La dernière poulie disparut enfin et les câbles se tendirent de nouveau. Une courte attente, puis, à un signal de l’homme placé aux étais, la lente avance de la ville reprit, selon la pente, dans notre direction. Contrairement à ce que j’avais imaginé, la cité ne roulait pas en souplesse, d’elle-même, sur la pente favorable. Les câbles restaient visiblement tendus, et la cité devait encore se propulser. Quand elle fut plus près, je notai une certaine décontraction dans le comportement des deux hommes de la Traction, qui restèrent néanmoins vigilants. Durant toute l’opération, leur attention demeura fixée sur la ville qui avançait.
Finalement, quand l’énorme structure ne fut plus qu’à une dizaine de mètres du bout des voies, le signaleur leva son drapeau rouge au-dessus de sa tête. La tour la plus avancée était percée d’une grande fenêtre et là, un des nombreux hommes qui s’y tenaient leva à son tour un drapeau. Quelques secondes encore et la ville s’immobilisa.
Deux minutes s’écoulèrent, puis un homme sortit par la porte de la tour pour se tenir sur une petite plate-forme qui nous dominait.
— Très bien… freins bloqués ! nous cria-t-il. Nous allons détendre, à présent !
Les deux hommes de la Traction quittèrent leurs abris métalliques et s’étirèrent de façon exagérée. Sans nul doute, la dépense nerveuse de leur part au cours des dernières heures avait été considérable. L’un d’eux alla tout droit uriner contre le mur même de la ville.

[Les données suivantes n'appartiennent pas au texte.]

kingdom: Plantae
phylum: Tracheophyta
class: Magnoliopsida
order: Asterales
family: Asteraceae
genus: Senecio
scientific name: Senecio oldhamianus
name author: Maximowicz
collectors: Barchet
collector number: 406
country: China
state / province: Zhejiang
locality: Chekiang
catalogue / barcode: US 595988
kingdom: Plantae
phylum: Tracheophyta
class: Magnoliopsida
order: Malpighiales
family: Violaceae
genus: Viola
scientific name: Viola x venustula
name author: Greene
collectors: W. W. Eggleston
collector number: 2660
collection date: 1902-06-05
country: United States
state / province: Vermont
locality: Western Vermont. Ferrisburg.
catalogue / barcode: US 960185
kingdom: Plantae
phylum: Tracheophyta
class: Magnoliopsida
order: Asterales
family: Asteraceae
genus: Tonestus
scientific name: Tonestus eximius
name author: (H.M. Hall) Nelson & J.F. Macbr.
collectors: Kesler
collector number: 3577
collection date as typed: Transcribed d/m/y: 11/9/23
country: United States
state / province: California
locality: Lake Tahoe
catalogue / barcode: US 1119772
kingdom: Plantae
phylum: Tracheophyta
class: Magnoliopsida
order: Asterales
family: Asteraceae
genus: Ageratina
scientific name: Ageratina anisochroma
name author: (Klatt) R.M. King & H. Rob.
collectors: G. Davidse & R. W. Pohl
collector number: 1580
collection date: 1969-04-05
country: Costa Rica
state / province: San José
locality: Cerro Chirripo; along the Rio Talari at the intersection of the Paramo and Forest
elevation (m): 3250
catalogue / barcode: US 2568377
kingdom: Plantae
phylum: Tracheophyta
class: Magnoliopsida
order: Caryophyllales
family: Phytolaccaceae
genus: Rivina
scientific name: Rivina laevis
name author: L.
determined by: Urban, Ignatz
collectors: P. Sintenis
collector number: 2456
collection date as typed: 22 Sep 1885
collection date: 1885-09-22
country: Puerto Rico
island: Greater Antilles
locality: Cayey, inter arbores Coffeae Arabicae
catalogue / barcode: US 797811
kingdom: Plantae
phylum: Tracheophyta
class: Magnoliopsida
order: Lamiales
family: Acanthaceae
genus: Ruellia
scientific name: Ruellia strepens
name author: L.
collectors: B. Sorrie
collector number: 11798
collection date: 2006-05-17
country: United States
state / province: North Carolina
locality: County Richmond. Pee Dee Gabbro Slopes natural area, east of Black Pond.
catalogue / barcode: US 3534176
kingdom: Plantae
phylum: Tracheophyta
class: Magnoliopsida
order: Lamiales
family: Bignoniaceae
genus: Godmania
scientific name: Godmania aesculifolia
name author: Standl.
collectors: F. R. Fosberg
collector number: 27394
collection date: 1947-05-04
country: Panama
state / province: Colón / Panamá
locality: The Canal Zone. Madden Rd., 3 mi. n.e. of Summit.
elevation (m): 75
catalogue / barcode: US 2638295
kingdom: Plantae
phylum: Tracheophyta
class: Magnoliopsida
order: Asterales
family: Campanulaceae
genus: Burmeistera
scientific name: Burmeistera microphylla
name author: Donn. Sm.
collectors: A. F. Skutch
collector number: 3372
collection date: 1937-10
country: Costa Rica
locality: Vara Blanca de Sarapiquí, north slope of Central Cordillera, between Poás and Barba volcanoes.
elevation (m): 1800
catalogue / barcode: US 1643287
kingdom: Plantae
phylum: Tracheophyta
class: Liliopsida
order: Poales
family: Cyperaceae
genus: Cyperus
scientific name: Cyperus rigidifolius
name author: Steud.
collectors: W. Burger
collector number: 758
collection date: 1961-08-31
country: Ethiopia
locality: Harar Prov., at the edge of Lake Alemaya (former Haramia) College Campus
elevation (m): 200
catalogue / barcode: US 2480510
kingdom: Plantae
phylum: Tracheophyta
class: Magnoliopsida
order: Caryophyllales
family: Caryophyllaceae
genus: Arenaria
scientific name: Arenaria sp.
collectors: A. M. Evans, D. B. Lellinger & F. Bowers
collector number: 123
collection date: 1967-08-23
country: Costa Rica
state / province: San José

Il adressa un sourire à son compagnon, puis se hissa sur un entablement et escalada la superstructure de la cité jusqu’à la plate-forme. L’autre longea les câbles — qui se détendaient à vue d’œil – et disparut sous la cité. Les miliciens étaient toujours en formation défensive, mais eux-mêmes paraissaient à présent un peu moins nerveux.
Le spectacle était terminé. Voir la ville si proche me donna la tentation d’y entrer, mais je ne savais trop si je le devais. Je n’avais que Victoria à y voir et elle devait être occupée. De plus, Malchuskin m’avait dit de rester avec l’équipe et il valait mieux ne pas lui désobéir.